RECORD EXCERPTS
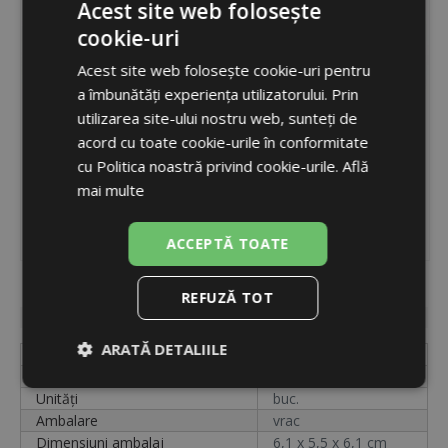
Acest site web folosește
cookie-uri
ROMANIAN
Acest site web folosește cookie-uri pentru
ENGLISH
a îmbunătăți experiența utilizatorului. Prin
utilizarea site-ului nostru web, sunteți de
acord cu toate cookie-urile în conformitate
cu Politica noastră privind cookie-urile.
Află
mai multe
ACCEPTĂ TOATE
Cod
9575
REFUZĂ TOT
Disponibilitate
indisponibil
ARATĂ DETALIILE
Etichetă
DDOYR
Cod
9575
Strict
De
De
Unități
buc.
necesare
performanță
targetare
Ambalare
vrac
Dimensiuni ambalaj
6,1 x 5,5 x 6,1 cm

ACTIVITY
Your task is to reproduce the entries above word for word, from the first line through the line with "acord cu toate cookie-urile în conformitate", and please leave out any pictures.

REPLY
Acest site web folosește
cookie-uri
ROMANIAN
Acest site web folosește cookie-uri pentru
ENGLISH
a îmbunătăți experiența utilizatorului. Prin
utilizarea site-ului nostru web, sunteți de
acord cu toate cookie-urile în conformitate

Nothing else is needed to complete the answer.